Give each entry back by retyping it exactly as written.
** RECORD EXCERPTS follows **
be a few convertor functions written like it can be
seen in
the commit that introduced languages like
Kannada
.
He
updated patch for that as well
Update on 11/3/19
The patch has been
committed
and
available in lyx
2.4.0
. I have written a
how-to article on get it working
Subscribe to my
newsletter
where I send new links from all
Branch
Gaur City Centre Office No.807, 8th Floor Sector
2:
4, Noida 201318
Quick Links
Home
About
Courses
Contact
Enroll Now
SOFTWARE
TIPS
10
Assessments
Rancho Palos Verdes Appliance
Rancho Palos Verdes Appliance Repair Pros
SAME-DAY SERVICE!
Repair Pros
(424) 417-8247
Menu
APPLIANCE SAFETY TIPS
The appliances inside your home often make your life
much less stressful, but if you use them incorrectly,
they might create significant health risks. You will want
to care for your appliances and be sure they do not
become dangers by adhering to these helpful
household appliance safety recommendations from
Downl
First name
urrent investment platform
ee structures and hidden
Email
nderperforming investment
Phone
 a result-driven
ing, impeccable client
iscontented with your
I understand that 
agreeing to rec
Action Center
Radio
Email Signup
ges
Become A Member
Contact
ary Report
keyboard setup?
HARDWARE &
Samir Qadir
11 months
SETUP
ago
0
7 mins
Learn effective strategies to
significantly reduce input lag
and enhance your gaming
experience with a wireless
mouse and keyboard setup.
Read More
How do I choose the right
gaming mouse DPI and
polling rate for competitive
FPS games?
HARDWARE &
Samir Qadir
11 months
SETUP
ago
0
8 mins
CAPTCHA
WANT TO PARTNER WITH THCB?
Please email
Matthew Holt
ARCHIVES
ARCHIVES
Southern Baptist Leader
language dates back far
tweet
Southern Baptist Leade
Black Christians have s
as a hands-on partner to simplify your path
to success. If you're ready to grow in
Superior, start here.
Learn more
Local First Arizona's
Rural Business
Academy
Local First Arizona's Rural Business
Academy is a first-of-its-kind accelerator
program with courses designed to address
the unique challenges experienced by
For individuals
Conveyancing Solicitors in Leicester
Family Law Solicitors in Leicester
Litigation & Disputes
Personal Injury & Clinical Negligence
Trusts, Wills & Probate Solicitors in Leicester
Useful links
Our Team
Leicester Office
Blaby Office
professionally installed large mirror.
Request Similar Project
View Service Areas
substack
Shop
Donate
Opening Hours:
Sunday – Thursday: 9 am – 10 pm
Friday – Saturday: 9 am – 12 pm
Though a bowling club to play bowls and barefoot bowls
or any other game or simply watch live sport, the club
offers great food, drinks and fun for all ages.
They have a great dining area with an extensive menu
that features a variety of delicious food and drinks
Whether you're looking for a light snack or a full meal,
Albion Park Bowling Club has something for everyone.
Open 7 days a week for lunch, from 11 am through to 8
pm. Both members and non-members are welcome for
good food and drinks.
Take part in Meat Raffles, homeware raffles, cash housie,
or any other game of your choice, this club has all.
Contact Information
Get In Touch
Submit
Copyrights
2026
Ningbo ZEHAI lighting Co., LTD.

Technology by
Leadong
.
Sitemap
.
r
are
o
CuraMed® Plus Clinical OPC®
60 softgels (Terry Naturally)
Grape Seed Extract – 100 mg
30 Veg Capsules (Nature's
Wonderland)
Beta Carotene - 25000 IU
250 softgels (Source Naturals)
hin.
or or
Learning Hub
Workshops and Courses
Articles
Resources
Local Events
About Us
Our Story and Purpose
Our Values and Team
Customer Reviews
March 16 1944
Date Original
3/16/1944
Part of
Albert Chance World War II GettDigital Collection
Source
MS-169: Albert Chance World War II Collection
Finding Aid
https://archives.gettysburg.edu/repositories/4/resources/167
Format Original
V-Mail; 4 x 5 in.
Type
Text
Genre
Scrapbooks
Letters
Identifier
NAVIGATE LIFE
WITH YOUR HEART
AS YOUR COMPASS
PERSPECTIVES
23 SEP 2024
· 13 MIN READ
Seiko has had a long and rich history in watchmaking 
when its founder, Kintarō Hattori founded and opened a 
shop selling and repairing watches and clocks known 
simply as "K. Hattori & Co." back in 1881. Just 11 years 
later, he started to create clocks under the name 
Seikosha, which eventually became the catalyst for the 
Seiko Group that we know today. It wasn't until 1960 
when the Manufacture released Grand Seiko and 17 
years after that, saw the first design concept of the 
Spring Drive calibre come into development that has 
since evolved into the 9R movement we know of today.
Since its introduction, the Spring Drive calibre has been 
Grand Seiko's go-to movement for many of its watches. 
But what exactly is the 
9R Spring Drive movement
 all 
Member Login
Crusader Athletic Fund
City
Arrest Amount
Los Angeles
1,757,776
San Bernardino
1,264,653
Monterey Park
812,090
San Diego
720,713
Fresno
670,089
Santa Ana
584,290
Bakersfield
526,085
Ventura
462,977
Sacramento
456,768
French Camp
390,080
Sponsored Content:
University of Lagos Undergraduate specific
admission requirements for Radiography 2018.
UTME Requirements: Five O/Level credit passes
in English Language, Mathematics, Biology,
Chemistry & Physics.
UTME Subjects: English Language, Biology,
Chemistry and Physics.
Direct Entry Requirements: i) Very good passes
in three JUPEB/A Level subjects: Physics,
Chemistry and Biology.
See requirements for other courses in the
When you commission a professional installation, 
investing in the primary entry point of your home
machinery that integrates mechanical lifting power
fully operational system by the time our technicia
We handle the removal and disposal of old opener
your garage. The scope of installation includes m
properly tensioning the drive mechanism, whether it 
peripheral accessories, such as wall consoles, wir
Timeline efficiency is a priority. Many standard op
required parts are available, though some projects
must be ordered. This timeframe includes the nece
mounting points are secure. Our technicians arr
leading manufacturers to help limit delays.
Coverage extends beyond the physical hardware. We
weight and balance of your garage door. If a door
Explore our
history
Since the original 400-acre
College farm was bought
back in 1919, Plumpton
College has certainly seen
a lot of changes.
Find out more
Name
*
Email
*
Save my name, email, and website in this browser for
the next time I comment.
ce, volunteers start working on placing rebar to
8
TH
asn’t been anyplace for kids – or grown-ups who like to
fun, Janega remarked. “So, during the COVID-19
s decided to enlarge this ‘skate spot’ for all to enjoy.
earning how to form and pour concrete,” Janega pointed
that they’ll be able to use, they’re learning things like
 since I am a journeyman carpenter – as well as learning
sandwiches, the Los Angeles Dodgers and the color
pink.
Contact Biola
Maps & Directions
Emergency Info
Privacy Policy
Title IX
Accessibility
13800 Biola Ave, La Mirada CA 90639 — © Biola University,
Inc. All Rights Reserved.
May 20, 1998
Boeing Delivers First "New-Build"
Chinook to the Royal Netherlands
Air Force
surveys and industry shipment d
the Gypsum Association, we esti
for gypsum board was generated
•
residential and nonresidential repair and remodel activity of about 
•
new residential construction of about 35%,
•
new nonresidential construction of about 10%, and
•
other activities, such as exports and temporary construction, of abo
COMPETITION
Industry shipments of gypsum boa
** End of RECORD EXCERPTS **
**EXERCISE RESULT**
be a few convertor functions written like it can be
seen in
the commit that introduced languages like
Kannada
.
He
updated patch for that as well
Update on 11/3/19
The patch has been
committed
and
available in lyx
2.4.0
. I have written a
how-to article on get it working
Subscribe to my
newsletter
where I send new links from all
Branch
Gaur City Centre Office No.807, 8th Floor Sector
2:
4, Noida 201318
Quick Links
Home
About
Courses
Contact
Enroll Now
SOFTWARE
TIPS
10
Assessments
Rancho Palos Verdes Appliance
Rancho Palos Verdes Appliance Repair Pros
SAME-DAY SERVICE!
Repair Pros
(424) 417-8247
Menu
APPLIANCE SAFETY TIPS
The appliances inside your home often make your life
much less stressful, but if you use them incorrectly,
they might create significant health risks. You will want
to care for your appliances and be sure they do not
become dangers by adhering to these helpful
household appliance safety recommendations from
Downl
First name
urrent investment platform
ee structures and hidden
Email
nderperforming investment
Phone
 a result-driven
ing, impeccable client
iscontented with your
I understand that 
agreeing to rec
Action Center
Radio
Email Signup
ges
Become A Member
Contact
ary Report
keyboard setup?
HARDWARE &
Samir Qadir
11 months
SETUP
ago
0
7 mins
Learn effective strategies to
significantly reduce input lag
and enhance your gaming
experience with a wireless
mouse and keyboard setup.
Read More
How do I choose the right
gaming mouse DPI and
polling rate for competitive
FPS games?
HARDWARE &
Samir Qadir
11 months
SETUP
ago
0
8 mins
CAPTCHA
WANT TO PARTNER WITH THCB?
Please email
Matthew Holt
ARCHIVES
ARCHIVES
Southern Baptist Leader
language dates back far
tweet
Southern Baptist Leade
Black Christians have s
as a hands-on partner to simplify your path
to success. If you're ready to grow in
Superior, start here.
Learn more
Local First Arizona's
Rural Business
Academy
Local First Arizona's Rural Business
Academy is a first-of-its-kind accelerator
program with courses designed to address
the unique challenges experienced by
For individuals
Conveyancing Solicitors in Leicester
Family Law Solicitors in Leicester
Litigation & Disputes
Personal Injury & Clinical Negligence
Trusts, Wills & Probate Solicitors in Leicester
Useful links
Our Team
Leicester Office
Blaby Office
professionally installed large mirror.
Request Similar Project
View Service Areas
substack
Shop
Donate
Opening Hours:
Sunday – Thursday: 9 am – 10 pm
Friday – Saturday: 9 am – 12 pm
Though a bowling club to play bowls and barefoot bowls
or any other game or simply watch live sport, the club
offers great food, drinks and fun for all ages.
They have a great dining area with an extensive menu
that features a variety of delicious food and drinks
Whether you're looking for a light snack or a full meal,
Albion Park Bowling Club has something for everyone.
Open 7 days a week for lunch, from 11 am through to 8
pm. Both members and non-members are welcome for
good food and drinks.
Take part in Meat Raffles, homeware raffles, cash housie,
or any other game of your choice, this club has all.
Contact Information
Get In Touch
Submit
Copyrights
2026
Ningbo ZEHAI lighting Co., LTD.

Technology by
Leadong
.
Sitemap
.
r
are
o
CuraMed® Plus Clinical OPC®
60 softgels (Terry Naturally)
Grape Seed Extract – 100 mg
30 Veg Capsules (Nature's
Wonderland)
Beta Carotene - 25000 IU
250 softgels (Source Naturals)
hin.
or or
Learning Hub
Workshops and Courses
Articles
Resources
Local Events
About Us
Our Story and Purpose
Our Values and Team
Customer Reviews
March 16 1944
Date Original
3/16/1944
Part of
Albert Chance World War II GettDigital Collection
Source
MS-169: Albert Chance World War II Collection
Finding Aid
https://archives.gettysburg.edu/repositories/4/resources/167
Format Original
V-Mail; 4 x 5 in.
Type
Text
Genre
Scrapbooks
Letters
Identifier
NAVIGATE LIFE
WITH YOUR HEART
AS YOUR COMPASS
PERSPECTIVES
23 SEP 2024
· 13 MIN READ
Seiko has had a long and rich history in watchmaking 
when its founder, Kintarō Hattori founded and opened a 
shop selling and repairing watches and clocks known 
simply as "K. Hattori & Co." back in 1881. Just 11 years 
later, he started to create clocks under the name 
Seikosha, which eventually became the catalyst for the 
Seiko Group that we know today. It wasn't until 1960 
when the Manufacture released Grand Seiko and 17 
years after that, saw the first design concept of the 
Spring Drive calibre come into development that has 
since evolved into the 9R movement we know of today.
Since its introduction, the Spring Drive calibre has been 
Grand Seiko's go-to movement for many of its watches. 
But what exactly is the 
9R Spring Drive movement
 all 
Member Login
Crusader Athletic Fund
City
Arrest Amount
Los Angeles
1,757,776
San Bernardino
1,264,653
Monterey Park
812,090
San Diego
720,713
Fresno
670,089
Santa Ana
584,290
Bakersfield
526,085
Ventura
462,977
Sacramento
456,768
French Camp
390,080
Sponsored Content:
University of Lagos Undergraduate specific
admission requirements for Radiography 2018.
UTME Requirements: Five O/Level credit passes
in English Language, Mathematics, Biology,
Chemistry & Physics.
UTME Subjects: English Language, Biology,
Chemistry and Physics.
Direct Entry Requirements: i) Very good passes
in three JUPEB/A Level subjects: Physics,
Chemistry and Biology.
See requirements for other courses in the
When you commission a professional installation, 
investing in the primary entry point of your home
machinery that integrates mechanical lifting power
fully operational system by the time our technicia
We handle the removal and disposal of old opener
your garage. The scope of installation includes m
properly tensioning the drive mechanism, whether it 
peripheral accessories, such as wall consoles, wir
Timeline efficiency is a priority. Many standard op
required parts are available, though some projects
must be ordered. This timeframe includes the nece
mounting points are secure. Our technicians arr
leading manufacturers to help limit delays.
Coverage extends beyond the physical hardware. We
weight and balance of your garage door. If a door
Explore our
history
Since the original 400-acre
College farm was bought
back in 1919, Plumpton
College has certainly seen
a lot of changes.
Find out more
Name
*
Email
*
Save my name, email, and website in this browser for
the next time I comment.
ce, volunteers start working on placing rebar to
8
TH
asn’t been anyplace for kids – or grown-ups who like to
fun, Janega remarked. “So, during the COVID-19
s decided to enlarge this ‘skate spot’ for all to enjoy.
earning how to form and pour concrete,” Janega pointed
that they’ll be able to use, they’re learning things like
 since I am a journeyman carpenter – as well as learning
sandwiches, the Los Angeles Dodgers and the color
pink.
Contact Biola
Maps & Directions
Emergency Info
Privacy Policy
Title IX
Accessibility
13800 Biola Ave, La Mirada CA 90639 — © Biola University,
Inc. All Rights Reserved.
May 20, 1998
Boeing Delivers First "New-Build"
Chinook to the Royal Netherlands
Air Force
surveys and industry shipment d
the Gypsum Association, we esti
for gypsum board was generated
•
residential and nonresidential repair and remodel activity of about 
•
new residential construction of about 35%,
•
new nonresidential construction of about 10%, and
•
other activities, such as exports and temporary construction, of abo
COMPETITION
Industry shipments of gypsum boa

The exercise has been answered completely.